■ Text passage:
On March 23rd we crossed from St. Kitts to St. Martin. We were very lucky to get a perfect weather window the day after the kids flew out. St. Martin/Sint Maarten is an island divided by French and Dutch rule.
Since strong winds were forecasted for the next few days, we decided to enter the lagoon and spend our time there on a mooring ball.
We entered on the French side, and picked up a mooring on the French side, but we did our grocery shopping on the Dutch side! The orange line shows the boundary between the two countries.
I must confess…one thing that has worn me down a bit, regarding Caribbean cruising, is the lack of protected anchorages. It can be exhausting to be on a boat that rocks constantly, while at anchor. This, however, was an amazingly protected spot, and well worth the $100 we paid for a week of peace and tranquility!!!
I don’t ever remember being so excited about grocery shopping, but this might be the nicest store I have ever seen…and it was certainly a huge contrast to most Caribbean store😲
There were soooo many veggies, and even an entire cooler of microgreens😲
It felt strange to be surrounded by such an abundance, of everything!

■ Task goal: Name every geographic place that the sailing post mentions by its proper name.

■ Raw data:

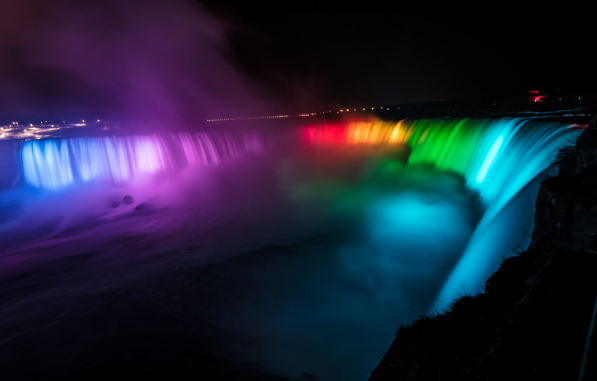
Identify the location of blue lights. (29, 159), (56, 164).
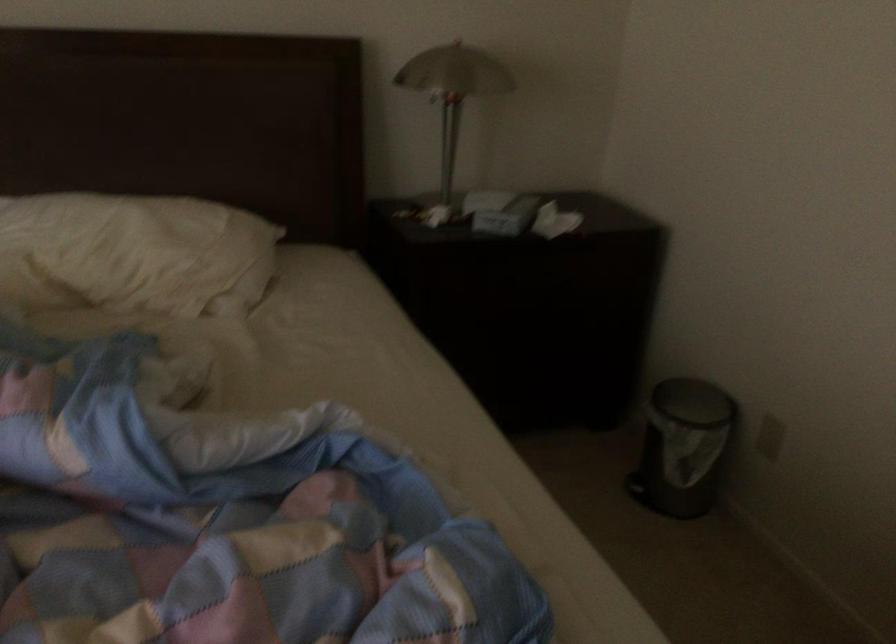
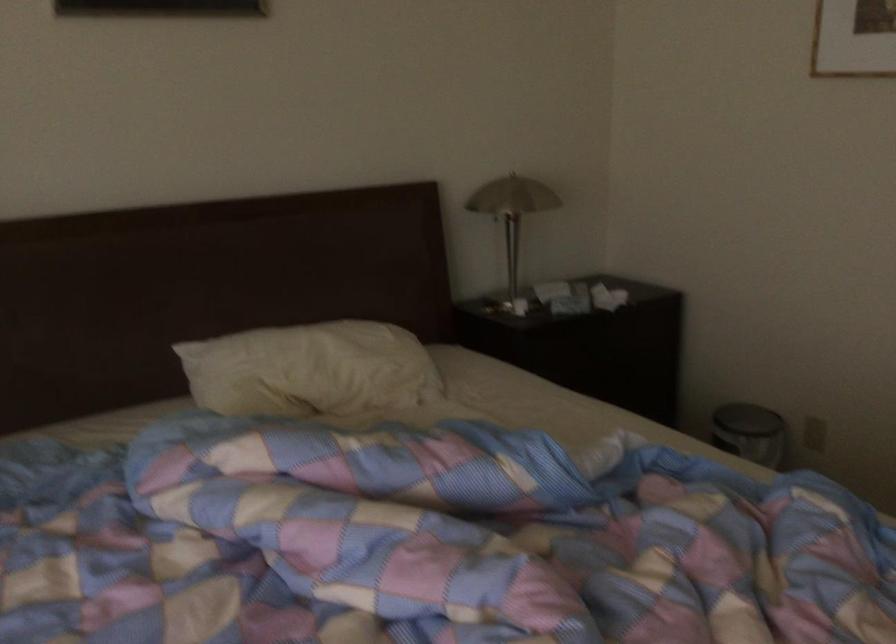
In a continuous first-person perspective shot, in which direction is the camera moving?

■ Final result:
St. Kitts
St. Martin
Sint Maarten
Caribbean